Work order:
How many lines in the records below contain the string "True"? Reply with the number alone.

━━━ Provided information ━━━

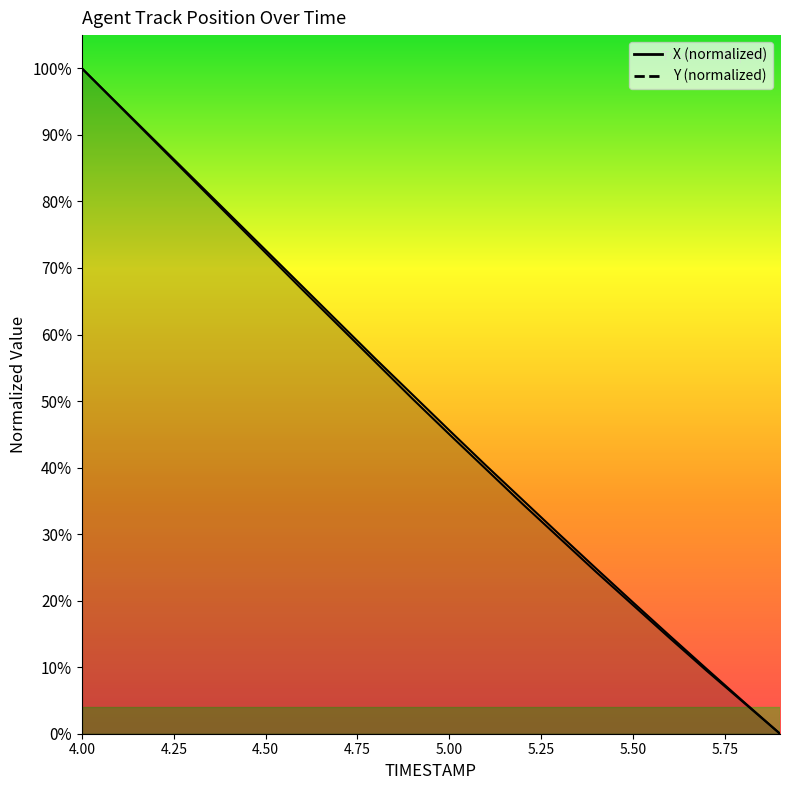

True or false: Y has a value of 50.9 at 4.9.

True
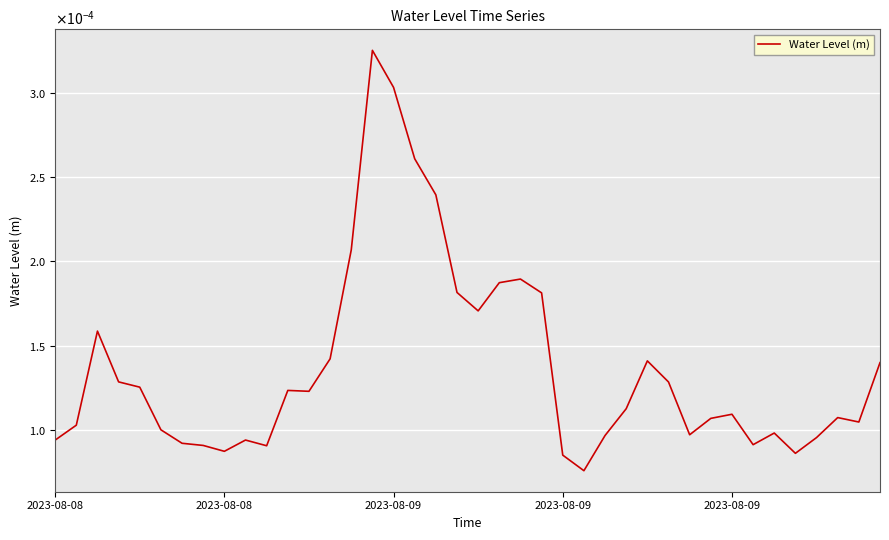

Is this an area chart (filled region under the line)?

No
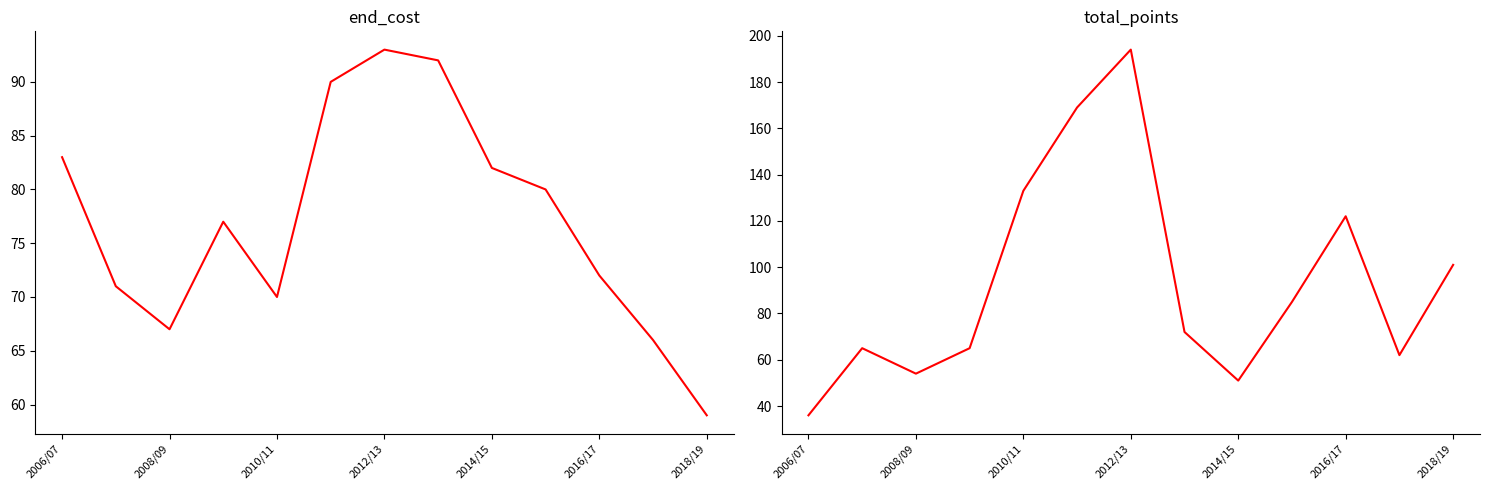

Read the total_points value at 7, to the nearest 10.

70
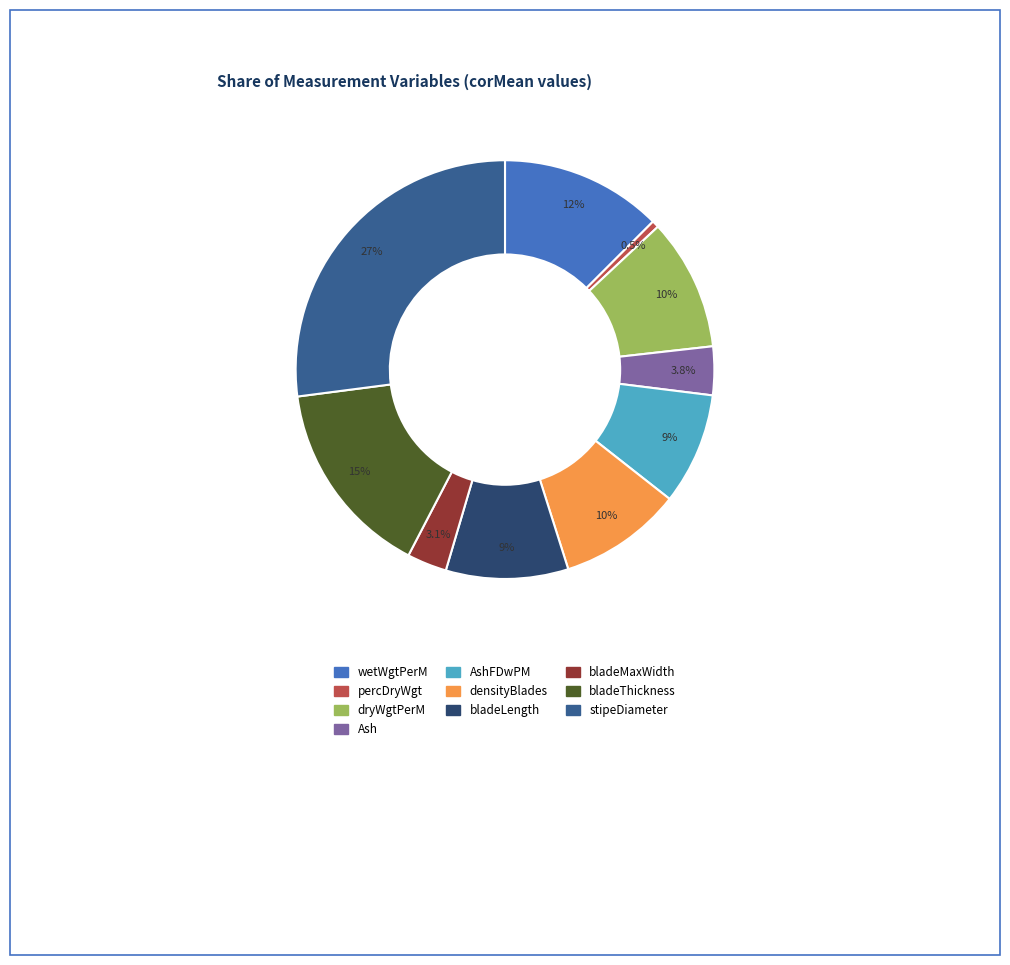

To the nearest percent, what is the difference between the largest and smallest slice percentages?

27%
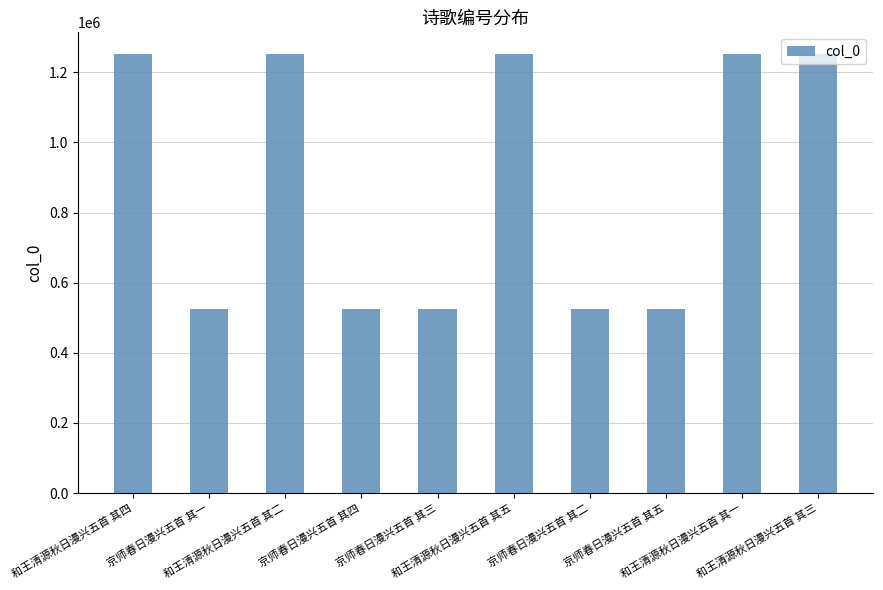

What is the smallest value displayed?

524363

━━━

Answer section:
2